Institute of Management ifu, Ruhr University Bochum, Universitätsstraße 150, 44801, Bochum, Germany.
Chair of Operations Management, RWTH Aachen University, Kackertstr. 7, 52072, Aachen, Germany.
Health Care Manag Sci. 2022 Mar;25(1):42-62. doi: 10.1007/s10729-021-09562-4. Epub 2021 Jul 13.

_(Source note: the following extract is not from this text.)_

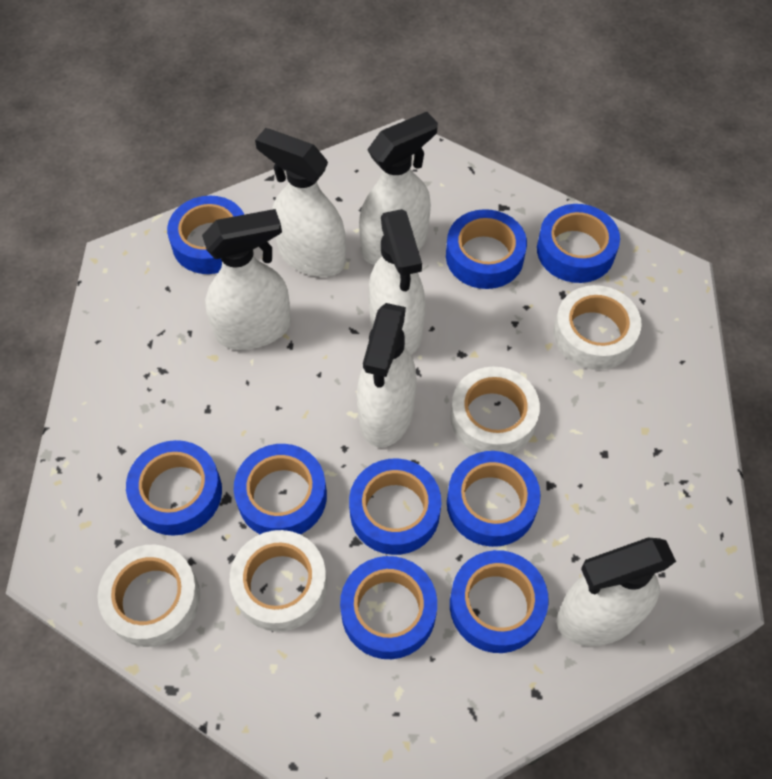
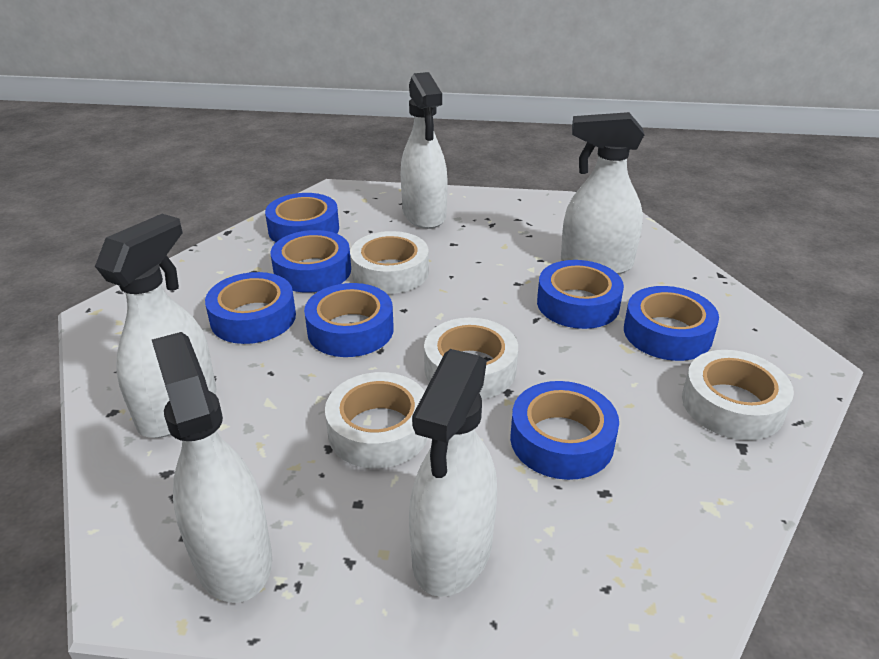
blue tape: 9 -> 7
white spray bottle: 6 -> 5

In order to allocate limited resources in emergency medical services (EMS) networks, mathematical models are used to select sites and their capacities. Many existing standard models are based on simplifying assumptions, including site independency and a similar system-wide busyness of ambulances. In practice, when a site is busy, a call is forwarded to another site. Thus, the busyness of each site depends not only on the rate of calls in the surrounding area, but also on interactions with other facilities. If the demand varies across the urban area, assuming an average system-wide server busy fraction may lead to an overestimation of the actual coverage. We show that site interdependencies can be integrated into the well-known Maximum Expected Covering Location Problem (MEXCLP) by introducing an upper bound for the busyness of each site. We apply our new mathematical formulation to the case of a local EMS provider. To evaluate the solution quality, we use a discrete event simulation based on anonymized real-world call data. Results of our simulation-optimization approach indicate that the coverage can be improved in most cases by taking site interdependencies into account, leading to an improved ambulance allocation and a faster emergency care.
为了在紧急医疗服务(EMS)网络中分配有限的资源,数学模型被用于选择站点及其容量。许多现有的标准模型都是基于简化的假设,包括站点独立性和救护车在整个系统中的相似繁忙程度。实际上,当一个站点繁忙时,呼叫会被转发到另一个站点。因此,每个站点的繁忙程度不仅取决于其周边地区的呼叫率,还取决于与其他设施的交互。如果需求在城市区域内存在差异,假设整个系统范围内的服务器繁忙程度平均值可能会导致对实际覆盖范围的高估。我们通过为每个站点的繁忙程度引入一个上限,将站点之间的相互依赖性整合到著名的最大期望覆盖位置问题(MEXCLP)中。我们将新的数学公式应用于当地 EMS 提供商的案例。为了评估解决方案的质量,我们使用基于匿名真实世界呼叫数据的离散事件模拟。我们的仿真优化方法的结果表明,在大多数情况下,考虑站点之间的相互依赖性可以提高覆盖范围,从而改善救护车的分配和更快的紧急护理。